The trial forms part of the council’s Herbicide Reduction Plan, which was adopted in 2022.

The council also stopped using herbicides in playgrounds and parks and other open spaces that it manages in 2019.

Meanwhile, the Happy Bee Streets project encourages communities to look after their own streets without using weed killers.

Julia Shaw and Ben Greig, of Pesticide-Free Cambridge, said: “It’s good news that the herbicide free trials are being expanded from two to four wards, alongside a general reduction of spraying schedules that has arisen in part from the county council’s decision to stop using herbicide to control vegetation growth on the county public highway network.

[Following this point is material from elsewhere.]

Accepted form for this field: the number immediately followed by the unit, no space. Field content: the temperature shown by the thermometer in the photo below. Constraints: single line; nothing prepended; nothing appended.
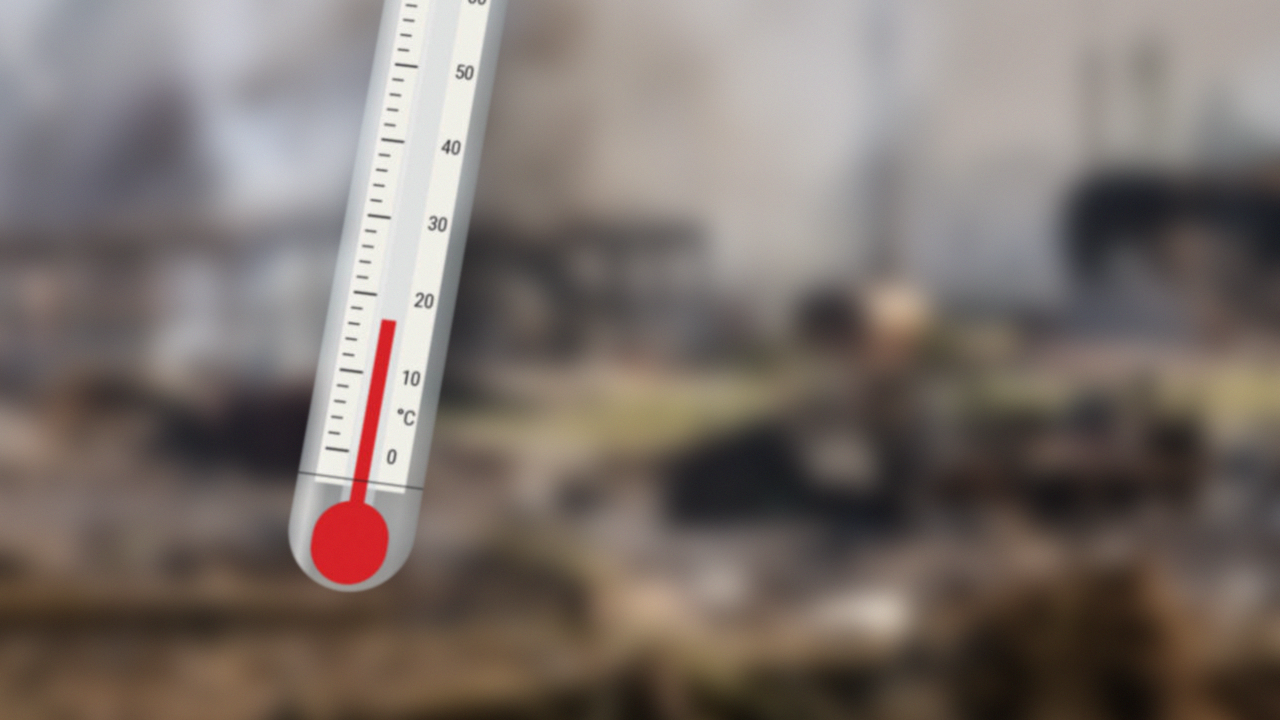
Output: 17°C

“Naturally, we would prefer an immediate, hard-stop of council herbicide spraying across the city, but we look forward to continuing to work with and supporting the council to achieve our common goal of a pesticide-free Cambridge, whilst also working with other stakeholders to tackle broader pesticide use in the interests of biodiversity, public health and disability rights, and in ways that compliment Cambridge City Council’s herbicide free trials and street adoption schemes.”

They added: “While we welcome the city council’s commitment to signing up more Happy Bee Street groups, we are disappointed that it did not move to a city-wide herbicide-free highway and pavement management scheme by the end of last year.”

Herbicides are known to damage the surrounding environment and pose a threat to animals, harming or killing invertebrates, which are play a key role in soil health, water quality and the ecosystem. Herbicide spraying can also lead to damage to nearby plants.